Job Summary
We are seeking a highly skilled and motivated OpenShift Cloud Platform and Deployment Engineer with a minimum of 6 years of relevant experience in infrastructure/platform operations, including 3+ years of hands-on administration of Red Hat OpenShift 4.x in enterprise production environments. The engineer will be responsible for managing Day 2 operations of OpenShift clusters, including core services like ACS (Advanced Cluster Security), ACM (Advanced Cluster Management), Quay, and OpenShift Service Mesh, while actively supporting application deployment workflows and CI/CD practices.
Key Responsibilities
- Operate and maintain Red Hat OpenShift 4.x clusters with a focus on operations:
- Cluster health monitoring, node scaling, patching, and upgrades
- Certificate management, storage troubleshooting, and network policy enforcement
- Manage and support platform services:
- ACS – Vulnerability management, runtime security, and compliance policy enforcement
- ACM – Multi-cluster governance, policy management, and cluster lifecycle automation
- Quay – Secure and manage container image registries with vulnerability scanning
- Service Mesh (Istio) – Service-to-service communication, observability (Kiali, Jaeger), and mTLS enforcement
- Provide application deployment support:
- Troubleshoot CI/CD issues with Tekton, Jenkins, ArgoCD, or GitHub Actions
- Assist development teams with onboarding and deployment best practices
- Troubleshoot and resolve production incidents, participate in root cause analysis (RCA), and create documentation
- Implement platform backup, disaster recovery (e.g., Velero), and availability strategies
- Collaborate with Red Hat and vendor support to resolve complex platform issues
- Maintain accurate and up-to-date documentation (SOPs, runbooks, RCA reports, etc.)

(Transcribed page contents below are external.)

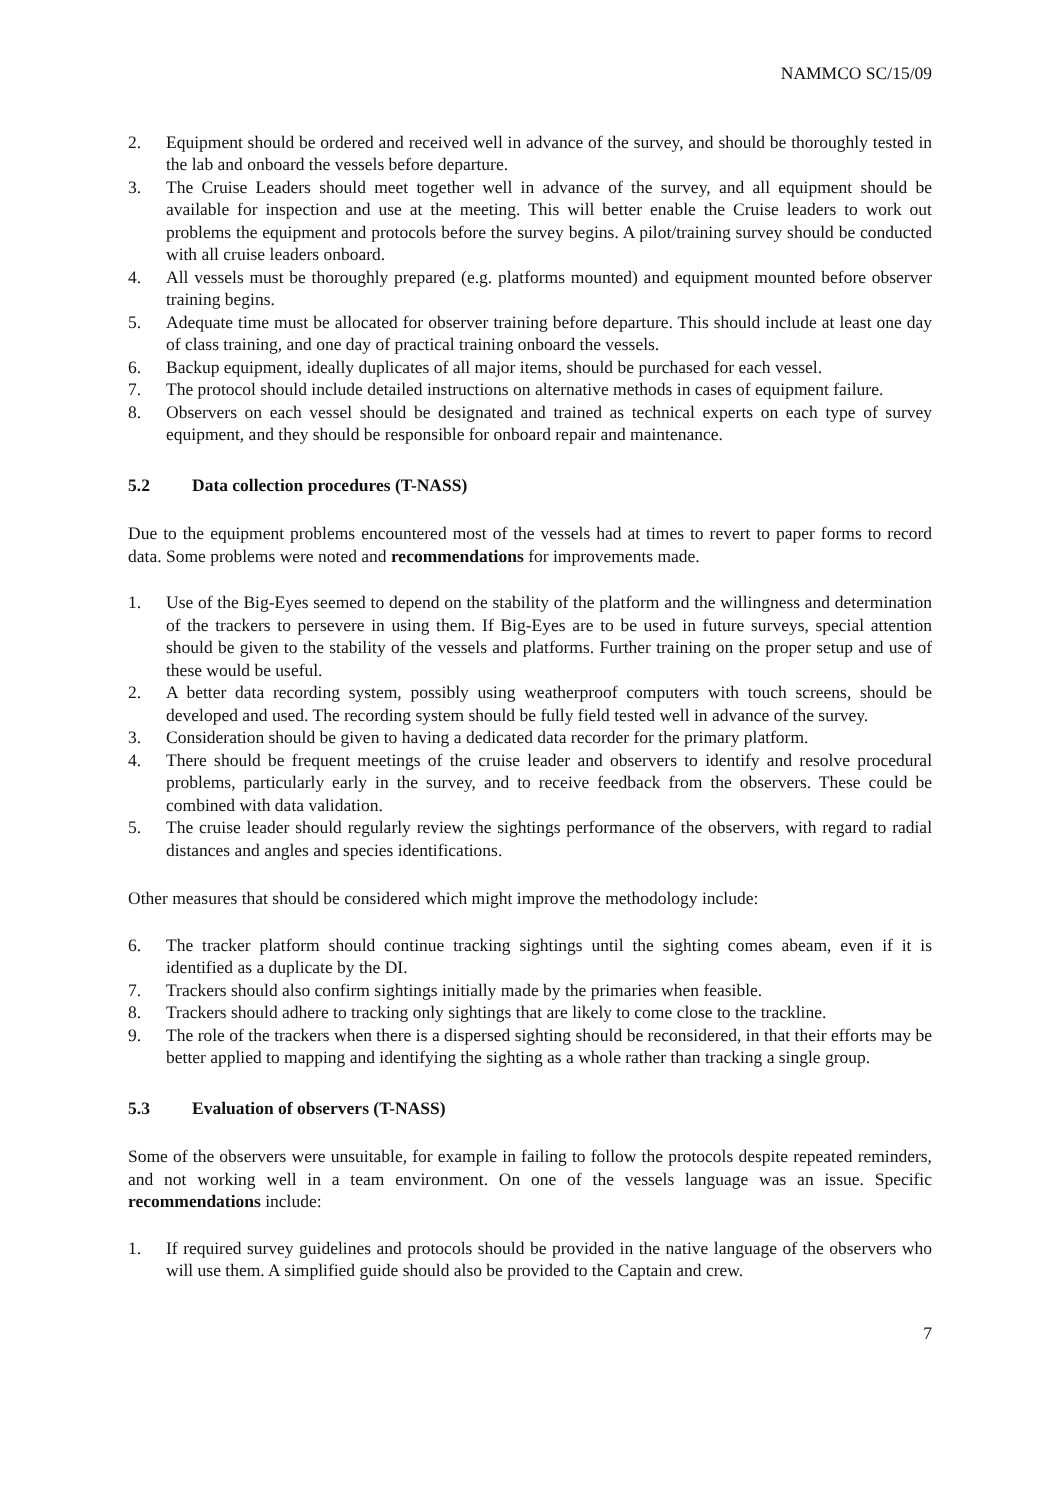NAMMCO SC/15/09
2. Equipment should be ordered and received well in advance of the survey, and should be thoroughly tested in the lab and onboard the vessels before departure.
3. The Cruise Leaders should meet together well in advance of the survey, and all equipment should be available for inspection and use at the meeting. This will better enable the Cruise leaders to work out problems the equipment and protocols before the survey begins. A pilot/training survey should be conducted with all cruise leaders onboard.
4. All vessels must be thoroughly prepared (e.g. platforms mounted) and equipment mounted before observer training begins.
5. Adequate time must be allocated for observer training before departure. This should include at least one day of class training, and one day of practical training onboard the vessels.
6. Backup equipment, ideally duplicates of all major items, should be purchased for each vessel.
7. The protocol should include detailed instructions on alternative methods in cases of equipment failure.
8. Observers on each vessel should be designated and trained as technical experts on each type of survey equipment, and they should be responsible for onboard repair and maintenance.
5.2 Data collection procedures (T-NASS)
Due to the equipment problems encountered most of the vessels had at times to revert to paper forms to record data. Some problems were noted and recommendations for improvements made.
1. Use of the Big-Eyes seemed to depend on the stability of the platform and the willingness and determination of the trackers to persevere in using them. If Big-Eyes are to be used in future surveys, special attention should be given to the stability of the vessels and platforms. Further training on the proper setup and use of these would be useful.
2. A better data recording system, possibly using weatherproof computers with touch screens, should be developed and used. The recording system should be fully field tested well in advance of the survey.
3. Consideration should be given to having a dedicated data recorder for the primary platform.
4. There should be frequent meetings of the cruise leader and observers to identify and resolve procedural problems, particularly early in the survey, and to receive feedback from the observers. These could be combined with data validation.
5. The cruise leader should regularly review the sightings performance of the observers, with regard to radial distances and angles and species identifications.
Other measures that should be considered which might improve the methodology include:
6. The tracker platform should continue tracking sightings until the sighting comes abeam, even if it is identified as a duplicate by the DI.
7. Trackers should also confirm sightings initially made by the primaries when feasible.
8. Trackers should adhere to tracking only sightings that are likely to come close to the trackline.
9. The role of the trackers when there is a dispersed sighting should be reconsidered, in that their efforts may be better applied to mapping and identifying the sighting as a whole rather than tracking a single group.
5.3 Evaluation of observers (T-NASS)
Some of the observers were unsuitable, for example in failing to follow the protocols despite repeated reminders, and not working well in a team environment. On one of the vessels language was an issue. Specific recommendations include:
1. If required survey guidelines and protocols should be provided in the native language of the observers who will use them. A simplified guide should also be provided to the Captain and crew.
7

Required Skills & Experience
- 6+ years of relevant experience in infrastructure/platform operations, including:
- 3+ years of hands-on experience administering Red Hat OpenShift 4.x
- Strong understanding of Kubernetes core concepts, Operators, Helm, CRDs, and container orchestration
- Experience in:
- ACS for container security and runtime policies
- ACM for multi-cluster operations and policy governance
- Quay registry for secure image lifecycle management
- OpenShift Service Mesh (Istio) for service communication and tracing
- Linux administration (RHEL preferred) and strong familiarity with CLI tools
- Experience with GitOps and CI/CD tools: Tekton, ArgoCD, Jenkins, GitHub Actions
- Scripting/automation: Bash, Python, or Ansible
- Familiarity with observability and monitoring tools like Prometheus, Grafana, EFK, Loki
Soft Skills
- Strong analytical and troubleshooting skills
- Effective communicator with technical and non-technical teams
- Ability to work independently and collaboratively in a team environment
- Proactive in knowledge sharing and documentation